Next week, German officials will flip the switch and turn on the world's first coal-fired power plant to use carbon capture and storage technology, in which carbon dioxide is stripped out the plant's emissions and pumped deep underground. This "clean coal" technology has been hailed as a possible way to get cheap energy without further contributing to global warming. The 30 megawatt
Schwarze Pumpe power station, built and operated by Swedish power company Vattenfall, will produce power along with 10 tons of highly concentrated CO2 an hour. The CO2 will be loaded onto tankers and taken to a nearby gas field for sequestration [Earth2Tech].
The new Vattenfall plant is a relatively small pilot project intended to test the viability of carbon capture and storage; these
technologies have yet to be deployed in full-scale commercial plants, which typically generate hundreds of megawatts of power. The technologies are currently expensive, partly because capturing and compressing carbon dioxide into liquid requires a good amount of energy. Critics also have questioned their effectiveness in keeping emissions sealed underground [GreenTech Media].
For all these reasons, some experts have wondered whether clean coal plants are a realistic option for large-scale energy production.
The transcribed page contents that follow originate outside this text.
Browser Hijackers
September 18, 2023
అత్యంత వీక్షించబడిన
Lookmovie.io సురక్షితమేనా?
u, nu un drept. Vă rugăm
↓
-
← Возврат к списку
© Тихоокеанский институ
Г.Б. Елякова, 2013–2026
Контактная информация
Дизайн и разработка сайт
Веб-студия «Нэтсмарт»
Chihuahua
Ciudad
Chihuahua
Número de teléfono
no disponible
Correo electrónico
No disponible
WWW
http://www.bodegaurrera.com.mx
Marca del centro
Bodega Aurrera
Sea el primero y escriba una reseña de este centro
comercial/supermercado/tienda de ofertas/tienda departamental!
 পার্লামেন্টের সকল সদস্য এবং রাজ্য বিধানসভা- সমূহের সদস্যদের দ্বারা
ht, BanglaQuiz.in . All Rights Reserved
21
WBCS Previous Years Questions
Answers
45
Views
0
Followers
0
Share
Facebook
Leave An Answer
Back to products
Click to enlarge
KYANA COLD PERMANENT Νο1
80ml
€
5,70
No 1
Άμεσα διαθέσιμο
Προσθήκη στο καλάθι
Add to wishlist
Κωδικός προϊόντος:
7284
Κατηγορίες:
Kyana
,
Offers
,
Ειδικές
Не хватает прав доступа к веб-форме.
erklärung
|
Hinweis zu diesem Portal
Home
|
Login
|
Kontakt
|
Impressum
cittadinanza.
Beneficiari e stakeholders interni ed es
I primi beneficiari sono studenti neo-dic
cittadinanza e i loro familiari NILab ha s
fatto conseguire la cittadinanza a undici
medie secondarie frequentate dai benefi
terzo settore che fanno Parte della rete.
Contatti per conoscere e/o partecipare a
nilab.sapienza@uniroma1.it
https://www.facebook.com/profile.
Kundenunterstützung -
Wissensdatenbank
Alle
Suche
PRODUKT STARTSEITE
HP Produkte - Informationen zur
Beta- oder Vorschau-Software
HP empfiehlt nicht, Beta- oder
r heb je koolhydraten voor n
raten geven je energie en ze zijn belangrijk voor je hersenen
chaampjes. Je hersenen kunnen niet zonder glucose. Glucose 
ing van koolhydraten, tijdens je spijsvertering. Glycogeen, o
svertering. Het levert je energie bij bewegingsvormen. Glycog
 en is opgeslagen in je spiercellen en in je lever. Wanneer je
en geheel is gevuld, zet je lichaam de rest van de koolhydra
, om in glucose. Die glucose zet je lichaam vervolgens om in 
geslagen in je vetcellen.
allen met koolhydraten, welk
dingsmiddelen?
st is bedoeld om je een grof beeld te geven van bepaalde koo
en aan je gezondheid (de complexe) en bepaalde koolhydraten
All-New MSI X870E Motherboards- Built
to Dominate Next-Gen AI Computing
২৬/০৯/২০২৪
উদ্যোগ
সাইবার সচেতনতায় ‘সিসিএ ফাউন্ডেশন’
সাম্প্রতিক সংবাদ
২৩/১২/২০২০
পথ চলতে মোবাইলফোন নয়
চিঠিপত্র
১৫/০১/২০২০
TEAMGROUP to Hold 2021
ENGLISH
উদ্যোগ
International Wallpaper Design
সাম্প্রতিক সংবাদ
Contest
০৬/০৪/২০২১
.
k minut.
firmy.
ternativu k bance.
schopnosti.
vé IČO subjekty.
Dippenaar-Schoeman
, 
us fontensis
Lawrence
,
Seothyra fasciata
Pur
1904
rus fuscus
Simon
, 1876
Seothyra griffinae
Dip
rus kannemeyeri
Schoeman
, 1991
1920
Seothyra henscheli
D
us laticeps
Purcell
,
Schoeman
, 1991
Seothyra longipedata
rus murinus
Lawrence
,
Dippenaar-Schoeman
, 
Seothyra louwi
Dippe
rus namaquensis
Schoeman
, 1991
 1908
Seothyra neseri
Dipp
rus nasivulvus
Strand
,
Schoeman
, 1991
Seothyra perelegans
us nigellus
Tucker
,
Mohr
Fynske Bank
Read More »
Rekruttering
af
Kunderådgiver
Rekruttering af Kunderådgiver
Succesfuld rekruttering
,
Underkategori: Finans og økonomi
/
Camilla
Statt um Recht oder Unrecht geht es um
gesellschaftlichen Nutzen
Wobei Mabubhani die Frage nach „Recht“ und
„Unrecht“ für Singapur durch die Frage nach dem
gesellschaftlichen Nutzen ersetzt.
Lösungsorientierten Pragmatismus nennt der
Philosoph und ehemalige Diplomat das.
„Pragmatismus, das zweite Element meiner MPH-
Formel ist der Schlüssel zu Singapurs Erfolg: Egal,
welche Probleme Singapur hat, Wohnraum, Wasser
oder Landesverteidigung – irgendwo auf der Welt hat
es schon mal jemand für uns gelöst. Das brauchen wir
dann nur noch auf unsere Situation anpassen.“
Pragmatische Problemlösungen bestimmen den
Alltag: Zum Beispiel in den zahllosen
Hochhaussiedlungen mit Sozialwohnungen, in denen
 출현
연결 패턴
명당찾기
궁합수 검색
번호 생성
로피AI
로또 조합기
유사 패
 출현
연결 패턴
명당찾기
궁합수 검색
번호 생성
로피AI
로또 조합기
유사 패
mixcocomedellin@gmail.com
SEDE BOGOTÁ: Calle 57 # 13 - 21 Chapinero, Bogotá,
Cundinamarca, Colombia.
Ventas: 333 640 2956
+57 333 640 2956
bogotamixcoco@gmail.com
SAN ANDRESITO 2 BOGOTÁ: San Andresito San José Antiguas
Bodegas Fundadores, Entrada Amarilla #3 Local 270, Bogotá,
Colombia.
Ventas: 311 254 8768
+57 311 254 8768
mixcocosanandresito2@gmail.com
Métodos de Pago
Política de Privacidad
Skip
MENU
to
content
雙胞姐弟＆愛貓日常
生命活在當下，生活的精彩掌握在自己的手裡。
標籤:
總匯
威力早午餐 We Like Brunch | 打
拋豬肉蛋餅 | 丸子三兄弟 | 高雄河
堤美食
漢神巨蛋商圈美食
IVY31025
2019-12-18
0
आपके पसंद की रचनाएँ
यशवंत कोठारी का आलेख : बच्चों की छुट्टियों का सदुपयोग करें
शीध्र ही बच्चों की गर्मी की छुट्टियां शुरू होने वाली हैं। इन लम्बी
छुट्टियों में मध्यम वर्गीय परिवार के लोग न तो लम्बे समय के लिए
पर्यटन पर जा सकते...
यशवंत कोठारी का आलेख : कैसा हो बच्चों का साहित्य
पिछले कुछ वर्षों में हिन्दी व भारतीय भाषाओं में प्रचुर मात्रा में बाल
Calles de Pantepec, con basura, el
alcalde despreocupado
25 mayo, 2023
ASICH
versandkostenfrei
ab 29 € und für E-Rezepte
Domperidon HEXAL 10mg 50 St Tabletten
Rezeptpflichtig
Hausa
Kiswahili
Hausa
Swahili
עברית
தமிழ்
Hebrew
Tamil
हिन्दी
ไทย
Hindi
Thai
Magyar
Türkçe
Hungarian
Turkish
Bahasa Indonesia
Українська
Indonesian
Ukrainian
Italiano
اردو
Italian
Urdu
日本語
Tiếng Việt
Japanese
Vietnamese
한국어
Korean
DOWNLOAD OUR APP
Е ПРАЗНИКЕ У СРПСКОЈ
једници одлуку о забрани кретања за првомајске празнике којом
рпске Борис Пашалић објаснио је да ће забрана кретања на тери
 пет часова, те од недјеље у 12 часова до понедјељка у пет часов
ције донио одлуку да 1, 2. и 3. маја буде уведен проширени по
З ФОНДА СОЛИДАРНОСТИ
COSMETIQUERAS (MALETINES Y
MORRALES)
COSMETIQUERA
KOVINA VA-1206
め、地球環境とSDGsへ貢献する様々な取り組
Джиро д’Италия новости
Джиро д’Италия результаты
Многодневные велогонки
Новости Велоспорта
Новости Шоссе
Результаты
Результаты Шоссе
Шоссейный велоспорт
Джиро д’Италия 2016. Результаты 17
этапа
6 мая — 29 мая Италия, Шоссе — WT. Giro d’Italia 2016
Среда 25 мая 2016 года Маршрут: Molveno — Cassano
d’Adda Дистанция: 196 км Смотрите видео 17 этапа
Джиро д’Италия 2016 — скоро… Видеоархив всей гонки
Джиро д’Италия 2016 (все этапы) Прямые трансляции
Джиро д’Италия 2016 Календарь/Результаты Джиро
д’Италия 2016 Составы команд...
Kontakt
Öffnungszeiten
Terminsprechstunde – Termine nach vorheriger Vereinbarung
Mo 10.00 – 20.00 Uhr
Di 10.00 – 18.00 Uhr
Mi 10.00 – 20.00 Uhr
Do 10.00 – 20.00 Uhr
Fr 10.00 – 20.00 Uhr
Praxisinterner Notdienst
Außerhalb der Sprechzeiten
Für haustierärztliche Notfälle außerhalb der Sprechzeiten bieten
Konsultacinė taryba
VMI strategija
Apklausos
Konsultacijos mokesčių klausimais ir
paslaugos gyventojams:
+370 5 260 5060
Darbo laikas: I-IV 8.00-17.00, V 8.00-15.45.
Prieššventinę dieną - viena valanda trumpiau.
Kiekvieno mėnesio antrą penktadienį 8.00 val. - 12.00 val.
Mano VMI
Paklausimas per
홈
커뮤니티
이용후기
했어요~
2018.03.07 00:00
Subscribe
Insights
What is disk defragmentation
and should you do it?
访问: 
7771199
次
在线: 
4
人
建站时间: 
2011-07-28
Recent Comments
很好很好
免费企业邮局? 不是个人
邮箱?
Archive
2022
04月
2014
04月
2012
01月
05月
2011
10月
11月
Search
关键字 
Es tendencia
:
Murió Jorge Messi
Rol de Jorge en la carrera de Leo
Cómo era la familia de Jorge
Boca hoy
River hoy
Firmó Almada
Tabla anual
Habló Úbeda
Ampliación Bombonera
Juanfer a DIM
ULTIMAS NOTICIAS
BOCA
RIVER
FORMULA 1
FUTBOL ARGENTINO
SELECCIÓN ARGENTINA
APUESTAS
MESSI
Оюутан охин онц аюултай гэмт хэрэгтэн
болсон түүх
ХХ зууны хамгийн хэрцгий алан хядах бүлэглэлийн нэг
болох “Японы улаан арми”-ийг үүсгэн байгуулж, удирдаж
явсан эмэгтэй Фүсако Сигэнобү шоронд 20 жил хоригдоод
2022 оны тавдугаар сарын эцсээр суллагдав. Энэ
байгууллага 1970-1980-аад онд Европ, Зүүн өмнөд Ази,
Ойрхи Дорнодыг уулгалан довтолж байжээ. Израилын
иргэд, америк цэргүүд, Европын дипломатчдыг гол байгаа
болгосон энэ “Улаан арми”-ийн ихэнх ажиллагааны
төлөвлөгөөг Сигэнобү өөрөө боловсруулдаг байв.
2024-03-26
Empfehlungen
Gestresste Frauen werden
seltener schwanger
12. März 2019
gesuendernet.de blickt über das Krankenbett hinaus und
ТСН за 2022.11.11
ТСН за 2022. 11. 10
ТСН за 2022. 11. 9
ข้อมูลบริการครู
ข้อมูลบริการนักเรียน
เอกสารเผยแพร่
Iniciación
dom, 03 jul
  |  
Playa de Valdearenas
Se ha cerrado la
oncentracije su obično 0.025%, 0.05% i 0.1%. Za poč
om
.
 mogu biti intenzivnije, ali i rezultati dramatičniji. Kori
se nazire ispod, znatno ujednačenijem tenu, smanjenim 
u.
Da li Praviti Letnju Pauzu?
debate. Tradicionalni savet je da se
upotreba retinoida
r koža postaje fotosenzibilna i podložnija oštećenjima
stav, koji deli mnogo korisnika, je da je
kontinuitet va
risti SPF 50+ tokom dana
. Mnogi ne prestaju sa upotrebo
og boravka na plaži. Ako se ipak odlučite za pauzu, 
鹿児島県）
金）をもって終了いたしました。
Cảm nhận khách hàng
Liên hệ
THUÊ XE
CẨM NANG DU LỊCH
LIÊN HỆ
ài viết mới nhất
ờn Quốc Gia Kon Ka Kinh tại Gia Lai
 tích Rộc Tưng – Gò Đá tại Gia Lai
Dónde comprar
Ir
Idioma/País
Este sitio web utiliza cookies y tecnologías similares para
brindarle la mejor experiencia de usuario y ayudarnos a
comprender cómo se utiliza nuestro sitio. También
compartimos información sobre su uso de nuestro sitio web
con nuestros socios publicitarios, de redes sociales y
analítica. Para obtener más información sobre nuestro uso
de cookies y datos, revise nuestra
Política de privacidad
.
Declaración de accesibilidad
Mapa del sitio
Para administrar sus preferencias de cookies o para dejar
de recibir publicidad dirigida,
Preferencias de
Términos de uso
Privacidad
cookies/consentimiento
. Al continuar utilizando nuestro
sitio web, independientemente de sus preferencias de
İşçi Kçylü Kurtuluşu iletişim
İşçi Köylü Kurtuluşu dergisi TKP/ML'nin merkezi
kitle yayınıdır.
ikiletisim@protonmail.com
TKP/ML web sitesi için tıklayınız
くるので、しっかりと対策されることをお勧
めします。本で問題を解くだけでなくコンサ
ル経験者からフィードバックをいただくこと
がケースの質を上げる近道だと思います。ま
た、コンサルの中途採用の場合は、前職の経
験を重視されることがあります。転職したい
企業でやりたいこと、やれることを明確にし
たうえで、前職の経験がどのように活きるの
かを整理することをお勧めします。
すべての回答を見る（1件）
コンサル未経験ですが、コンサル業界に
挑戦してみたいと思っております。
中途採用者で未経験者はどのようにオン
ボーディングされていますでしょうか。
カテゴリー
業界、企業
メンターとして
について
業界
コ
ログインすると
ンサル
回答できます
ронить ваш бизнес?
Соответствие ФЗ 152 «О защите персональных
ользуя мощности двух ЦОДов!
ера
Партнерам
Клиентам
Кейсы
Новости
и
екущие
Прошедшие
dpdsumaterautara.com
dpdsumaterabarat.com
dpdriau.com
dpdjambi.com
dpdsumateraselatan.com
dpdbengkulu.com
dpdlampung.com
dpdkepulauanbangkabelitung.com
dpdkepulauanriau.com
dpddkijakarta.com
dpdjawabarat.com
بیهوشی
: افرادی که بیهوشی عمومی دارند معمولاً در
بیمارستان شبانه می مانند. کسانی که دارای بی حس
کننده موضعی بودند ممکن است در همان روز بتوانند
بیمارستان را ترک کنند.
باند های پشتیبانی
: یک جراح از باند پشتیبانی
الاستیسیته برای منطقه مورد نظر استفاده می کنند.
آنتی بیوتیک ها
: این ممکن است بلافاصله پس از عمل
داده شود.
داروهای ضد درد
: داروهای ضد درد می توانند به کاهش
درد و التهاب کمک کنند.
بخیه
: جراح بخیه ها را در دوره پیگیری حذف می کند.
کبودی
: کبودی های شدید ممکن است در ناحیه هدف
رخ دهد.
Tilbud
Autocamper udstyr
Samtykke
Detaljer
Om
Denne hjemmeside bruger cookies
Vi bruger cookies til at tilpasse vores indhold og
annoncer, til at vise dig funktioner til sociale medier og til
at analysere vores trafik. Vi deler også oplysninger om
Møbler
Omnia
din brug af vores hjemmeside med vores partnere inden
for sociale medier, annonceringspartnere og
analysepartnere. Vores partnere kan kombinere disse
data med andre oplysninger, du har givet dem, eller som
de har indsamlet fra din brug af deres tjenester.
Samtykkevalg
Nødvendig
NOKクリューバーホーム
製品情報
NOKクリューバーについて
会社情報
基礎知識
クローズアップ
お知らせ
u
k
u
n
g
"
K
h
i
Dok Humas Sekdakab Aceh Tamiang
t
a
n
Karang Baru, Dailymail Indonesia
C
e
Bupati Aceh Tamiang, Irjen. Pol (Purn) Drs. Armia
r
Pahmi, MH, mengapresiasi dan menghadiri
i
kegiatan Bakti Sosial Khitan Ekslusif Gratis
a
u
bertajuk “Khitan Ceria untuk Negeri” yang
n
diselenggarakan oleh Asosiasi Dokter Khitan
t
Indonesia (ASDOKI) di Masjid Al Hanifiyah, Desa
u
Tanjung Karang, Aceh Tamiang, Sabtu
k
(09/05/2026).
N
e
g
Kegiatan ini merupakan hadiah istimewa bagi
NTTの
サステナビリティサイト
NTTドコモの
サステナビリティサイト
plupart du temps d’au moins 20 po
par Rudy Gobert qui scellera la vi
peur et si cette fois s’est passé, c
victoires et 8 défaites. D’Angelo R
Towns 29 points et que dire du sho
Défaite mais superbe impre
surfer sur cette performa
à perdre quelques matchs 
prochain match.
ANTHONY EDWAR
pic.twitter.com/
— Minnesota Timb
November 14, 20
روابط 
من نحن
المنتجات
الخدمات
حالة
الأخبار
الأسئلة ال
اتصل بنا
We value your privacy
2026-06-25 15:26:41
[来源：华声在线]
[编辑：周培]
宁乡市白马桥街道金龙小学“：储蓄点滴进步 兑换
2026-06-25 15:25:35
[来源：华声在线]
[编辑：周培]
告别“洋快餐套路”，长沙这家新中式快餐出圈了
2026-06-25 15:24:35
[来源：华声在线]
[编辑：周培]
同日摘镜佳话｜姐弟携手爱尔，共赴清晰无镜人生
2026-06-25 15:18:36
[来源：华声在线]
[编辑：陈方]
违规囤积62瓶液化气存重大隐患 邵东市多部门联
In the $100 million Vattenfall plant, the coal is burned in an oxyfuel boiler in the presence of pure oxygen, which results in very pure form of carbon dioxide that can easily be compressed and stored. In the United States, companies are pursuing a different approach to clean coal, using a system called integrated gasification combined cycle (IGCC) that converts coal into a cleaner-burning gas before combustion.
There are currently four IGCC plants in operation in the U.S. and Europe that could produce concentrated CO2 streams suitable for capture and storage, but these plants currently vent the emissions into the atmosphere [Earth2Tech].
There are several other demonstration plants on the drawing boards in Europe, and Vattenfall has pledged to work up to full-scale commercial power plant that uses carbon sequestration technology within 12 years.
“As a user of fossil fuels, Vattenfall is one of the owners of the climate change issue,” said Lars Josefsson, the president and CEO in a statement. “Our ambition is that this technique should become fully commercialized by 2020" [Scientific American].